Where the listing below has a line with "medicine consumption |", write out exactly that line and every line after it, stopping after the line with "quality pelts |".
********************
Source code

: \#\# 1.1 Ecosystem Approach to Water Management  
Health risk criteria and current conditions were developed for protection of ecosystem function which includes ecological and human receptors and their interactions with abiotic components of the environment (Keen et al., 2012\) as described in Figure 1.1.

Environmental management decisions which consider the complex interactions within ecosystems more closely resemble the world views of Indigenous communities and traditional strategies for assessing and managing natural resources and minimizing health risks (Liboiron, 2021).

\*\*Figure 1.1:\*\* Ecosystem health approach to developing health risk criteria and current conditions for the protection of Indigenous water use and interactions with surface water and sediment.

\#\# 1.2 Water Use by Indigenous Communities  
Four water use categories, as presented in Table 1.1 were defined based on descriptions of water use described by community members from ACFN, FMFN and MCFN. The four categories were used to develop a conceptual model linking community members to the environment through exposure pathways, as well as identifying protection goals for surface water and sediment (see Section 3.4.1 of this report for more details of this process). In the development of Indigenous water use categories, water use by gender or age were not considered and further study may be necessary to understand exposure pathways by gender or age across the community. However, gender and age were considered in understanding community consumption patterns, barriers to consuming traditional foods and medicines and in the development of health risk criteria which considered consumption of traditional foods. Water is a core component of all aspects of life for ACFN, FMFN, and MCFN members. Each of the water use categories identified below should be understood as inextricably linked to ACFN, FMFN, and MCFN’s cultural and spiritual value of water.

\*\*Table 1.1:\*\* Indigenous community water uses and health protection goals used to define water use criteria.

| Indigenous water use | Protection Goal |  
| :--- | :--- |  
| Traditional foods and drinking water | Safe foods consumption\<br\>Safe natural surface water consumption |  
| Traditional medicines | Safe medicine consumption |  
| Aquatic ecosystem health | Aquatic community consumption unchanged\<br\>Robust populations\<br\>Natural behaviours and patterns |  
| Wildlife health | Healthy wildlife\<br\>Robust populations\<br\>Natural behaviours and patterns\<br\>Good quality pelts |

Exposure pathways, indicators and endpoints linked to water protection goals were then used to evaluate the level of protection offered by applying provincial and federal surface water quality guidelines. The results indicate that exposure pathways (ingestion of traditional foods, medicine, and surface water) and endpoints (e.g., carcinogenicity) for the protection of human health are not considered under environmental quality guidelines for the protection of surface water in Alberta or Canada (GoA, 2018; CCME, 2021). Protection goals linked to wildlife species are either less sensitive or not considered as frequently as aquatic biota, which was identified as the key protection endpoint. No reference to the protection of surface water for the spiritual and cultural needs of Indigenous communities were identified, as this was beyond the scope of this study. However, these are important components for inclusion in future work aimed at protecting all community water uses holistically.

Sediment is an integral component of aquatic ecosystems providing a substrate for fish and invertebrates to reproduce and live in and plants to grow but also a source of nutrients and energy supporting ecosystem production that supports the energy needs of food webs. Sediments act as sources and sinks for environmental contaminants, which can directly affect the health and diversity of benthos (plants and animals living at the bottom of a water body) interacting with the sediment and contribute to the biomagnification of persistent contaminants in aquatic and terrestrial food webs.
********************
Result.
| Traditional medicines | Safe medicine consumption |  
| Aquatic ecosystem health | Aquatic community consumption unchanged\<br\>Robust populations\<br\>Natural behaviours and patterns |  
| Wildlife health | Healthy wildlife\<br\>Robust populations\<br\>Natural behaviours and patterns\<br\>Good quality pelts |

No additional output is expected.